Le professeur Pope se met à parler. Longtemps. Trop longtemps. Il parle de choses, de trucs, de machins, de bidules, de je sais pas quoi... Moi, j’écoute que d’une oreille, comme un escargot sourd. Et encore, c’est une oreille du fond. Parce qu’en vrai, moi je me demande : les branchies, ça gratte ou pas ? Est-ce que ça veut aussi dire que je vais devoir renoncer aux cookies pour toujours ?
Pendant ce temps-là, mes yeux bavardent entre eux pour regarder les autres. Je vois la petite Charlie, elle a une bouille que j’aime bien. Elle sent la lavande et les accidents doux, enfin je crois. Genre comme tomber dans un gâteau. J’aime bien l’idée et le projet.
Puis, hop, j’sais pas comment on a décidé, mais voilà que moi et Charlie, Destiny, baby, on est ensemble -enfin pour l'exercice, pas pour la vie, ça se décide pas avec des paroles mais avec le regard toussa, hum, voyez.
Je saute en première ! C’est tout naturel après tout, je suis une aventurière intergalactique en mission confidentielle. Moi, j’ai pas peur de l’eau. Ni des méduses. Ni des flaques. Ni de rien, sauf peut-être des rideaux de douche qui collent.
Charlie parle de bestioles dans la flotte. Genre des bestioles moches. Genre "des trucs" pas cools. Je rigole. Amusée. Un peu apeurée… T’as peur des bestioles ? Moi aussi j’ai peur des bestioles… Mais pas dans l’eau ! Mais dans les placards. Les placards, c’est sournois !
Et puis voilà qu’elle me dit un truc gentil. Un compliment. Sur mes yeux.
Mes yeux ? Mes yeux !
AH.
Mon cœur fait une pirouette. Mon estomac tombe dans mes chaussettes.
Ohlala… Charlie elle est troooop gentille. Elle est mignonne, elle mérite même un petit bisou sur la joue, ou sur la narine peut-être !
Mais ça se fait pas. Pas tout de suite. Faudrait pas qu’elle s’évanouisse de bonheur.
Je lui fais un clin d’oeil, avec un sourire digne d’une pub pour les licornes. Tes yeux à toi aussi ils sont pas moches ! Ils brillent comme… comme… un sortilège de lumière lancé dans un seau de grenadine. C’est magnifique !
Et puis elle me jette le sort. Bam. Branchies activées. Je sens un truc dans mon corps qui se transforme, et là… C’est le moment. LE MOMENT.
Je saute dans l’eau. En BOMBE.
POUR LE FROMAGE ET LA SCIENCE !
Petit cri intérieur.
Un gros SPLASH ensuite.
Enfin, ça ferait splash si j’avais des oreilles normales. Là, j’ai des branchies, alors j’entends juste un glouglou très intense. Ou peut-être que je confonds mes oreilles et d'autres choses. C’est possible aussi.

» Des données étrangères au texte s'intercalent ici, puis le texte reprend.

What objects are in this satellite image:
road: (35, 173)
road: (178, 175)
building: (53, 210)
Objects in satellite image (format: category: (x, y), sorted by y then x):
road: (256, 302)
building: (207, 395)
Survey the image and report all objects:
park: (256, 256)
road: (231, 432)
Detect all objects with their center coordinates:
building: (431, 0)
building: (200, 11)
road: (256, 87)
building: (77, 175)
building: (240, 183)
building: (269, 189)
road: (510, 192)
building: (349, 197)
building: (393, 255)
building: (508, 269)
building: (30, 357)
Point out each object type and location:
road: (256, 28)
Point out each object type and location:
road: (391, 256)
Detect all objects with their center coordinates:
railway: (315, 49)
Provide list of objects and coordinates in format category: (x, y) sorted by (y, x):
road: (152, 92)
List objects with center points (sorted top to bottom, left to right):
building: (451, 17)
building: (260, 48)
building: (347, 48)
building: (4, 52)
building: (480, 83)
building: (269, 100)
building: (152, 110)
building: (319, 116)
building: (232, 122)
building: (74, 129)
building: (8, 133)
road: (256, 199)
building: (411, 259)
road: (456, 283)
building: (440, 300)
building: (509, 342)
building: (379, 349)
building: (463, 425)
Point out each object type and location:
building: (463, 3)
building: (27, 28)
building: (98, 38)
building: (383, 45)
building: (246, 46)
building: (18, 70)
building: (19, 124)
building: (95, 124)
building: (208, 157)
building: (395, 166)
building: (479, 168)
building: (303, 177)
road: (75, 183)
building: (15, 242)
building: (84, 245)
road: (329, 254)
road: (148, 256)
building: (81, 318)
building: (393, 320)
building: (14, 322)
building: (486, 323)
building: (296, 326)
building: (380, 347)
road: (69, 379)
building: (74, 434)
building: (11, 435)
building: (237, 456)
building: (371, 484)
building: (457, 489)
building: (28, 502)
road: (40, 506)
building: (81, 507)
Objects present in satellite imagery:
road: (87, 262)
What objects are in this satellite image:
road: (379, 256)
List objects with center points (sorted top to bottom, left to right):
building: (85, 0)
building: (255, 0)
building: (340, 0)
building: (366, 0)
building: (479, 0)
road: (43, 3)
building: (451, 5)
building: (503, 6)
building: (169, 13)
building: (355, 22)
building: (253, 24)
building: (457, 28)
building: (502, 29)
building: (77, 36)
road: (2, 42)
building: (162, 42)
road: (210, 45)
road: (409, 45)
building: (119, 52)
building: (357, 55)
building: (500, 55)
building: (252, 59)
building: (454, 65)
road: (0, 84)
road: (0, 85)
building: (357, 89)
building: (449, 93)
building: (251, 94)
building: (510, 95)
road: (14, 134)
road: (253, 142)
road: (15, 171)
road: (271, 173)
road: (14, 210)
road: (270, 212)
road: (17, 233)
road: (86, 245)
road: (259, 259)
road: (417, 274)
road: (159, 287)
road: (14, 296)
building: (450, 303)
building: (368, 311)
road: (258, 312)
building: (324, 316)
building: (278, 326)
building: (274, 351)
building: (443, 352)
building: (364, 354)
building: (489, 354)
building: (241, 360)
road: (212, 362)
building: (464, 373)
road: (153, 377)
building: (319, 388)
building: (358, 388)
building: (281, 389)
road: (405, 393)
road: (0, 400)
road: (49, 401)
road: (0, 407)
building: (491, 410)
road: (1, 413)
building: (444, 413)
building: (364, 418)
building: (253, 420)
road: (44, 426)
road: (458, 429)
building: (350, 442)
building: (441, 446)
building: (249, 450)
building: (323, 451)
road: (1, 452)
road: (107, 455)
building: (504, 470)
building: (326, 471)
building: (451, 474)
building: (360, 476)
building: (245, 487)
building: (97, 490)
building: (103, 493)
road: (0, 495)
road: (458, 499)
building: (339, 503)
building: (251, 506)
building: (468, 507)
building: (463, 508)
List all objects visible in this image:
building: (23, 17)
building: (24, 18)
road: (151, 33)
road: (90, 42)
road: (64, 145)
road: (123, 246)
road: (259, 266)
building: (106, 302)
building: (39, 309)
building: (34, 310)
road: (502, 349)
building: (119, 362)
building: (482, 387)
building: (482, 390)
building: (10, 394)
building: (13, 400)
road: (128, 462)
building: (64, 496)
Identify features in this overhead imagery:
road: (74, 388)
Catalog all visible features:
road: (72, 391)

J’aurais aimé crier très fort un POUR L’HONNEUUUUR ou un À MOI LA GLOIIIIIRE ou un QUE LA SOUPE ME SOIT FAVORABLE mais bon, branchies obligent, je me retiens. La classe silencieuse, version sous-marine.
Je commence à nager. Nage de chien, bien sûr, comme toute personne sérieuse.
Tout droit.
Tout droit.
Tout droit.
Puis…
Attends. C’est encore droit ça ? Ou j’ai tourné ? Est-ce que je fais une boucle ? Est-ce que les poissons ont un sens de l’orientation ?
Je remonte un peu, juste un p’tit coup d’œil, pour vérifier que j’suis pas en train de nager vers le Pays Imaginaire ou le lac de la cantine.
Et là.
Je le vois, au loin.
Poule en Ski. Torse nu. Tatouage magique en plein milieu de la poitrine, genre je suis une énigme à moi tout seul. Pfff il se la pète.
Et je me fige. Comme un poisson devant un hameçon doré.
Attendez… il fallait se déshabiller ?!